John Calvin writes, (1 Corinthians)

"love is also a bridle to repress quarrels, and this follows from the first two statements. For where there is gentleness and forbearance, persons in that case do not, on a sudden, become angry, and are not easily stirred up to disputes and contests."

David Prior writes, (1 Corinthians, The Bible Speaks Today; p. 231)

"If we truly love someone with the love of the Lord, we shall see their strengths and their potential rather than their quirks and their foibles. When they do or say something which angers us, we shall be able to treat that in the context of what they are in Christ, instead of magnifying what has happened so that it consumes our vision."

If you truly love other people, you will not, by and large, get angry with them.

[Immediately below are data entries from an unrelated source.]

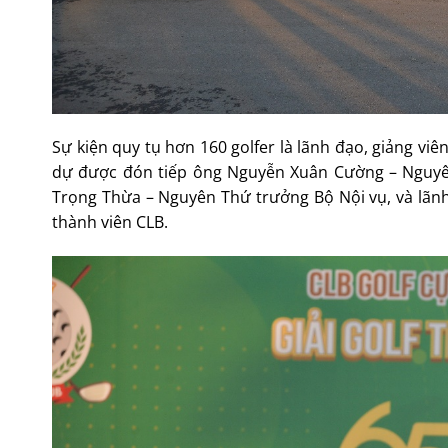
Sự kiện quy tụ hơn 160 golfer là lãnh đạo, giảng viê
dự được đón tiếp ông Nguyễn Xuân Cường – Nguyê
Trọng Thừa – Nguyên Thứ trưởng Bộ Nội vụ, và lãnh
thành viên CLB.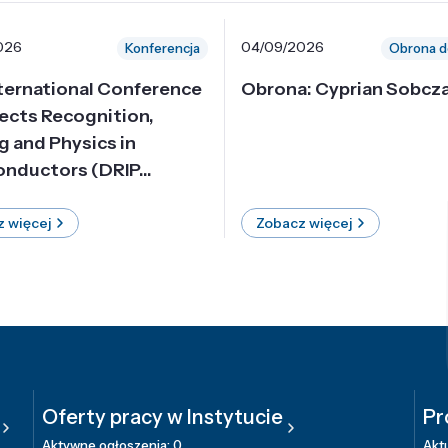
026
04/09/2026
Konferencja
Obrona d
nternational Conference
Obrona: Cyprian Sobcz
ects Recognition,
g and Physics in
nductors (DRIP...
 więcej
Zobacz więcej
Oferty pracy w Instytucie
Pr
Aktywne ogłoszenia: 0
Aktu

What a great duty we have. This is not just about controlling your anger. It's wonderful if someone makes us angry and we don't show it, we don't take out our anger on them. But much more is in view here. We have to deal with our hearts. We need to not become angry in the first place. We need to love them so as not to become angry with them.

Do you do that? Do you treat other people like the Lord treats you when you mess up? This morning Marg was talking about Hebrews 7:25 and how Jesus,

"always lives to intercede for them."

When does Jesus intercede for you? It's when you mess up, when you sin. You do that many, many times every day. Jesus intercedes for you then. He doesn't get angry with you and write you off. He doesn't say,

"This time you've gone too far. I'm finished with you."

No. Each time He intercedes for you.

That's the way you are to treat others.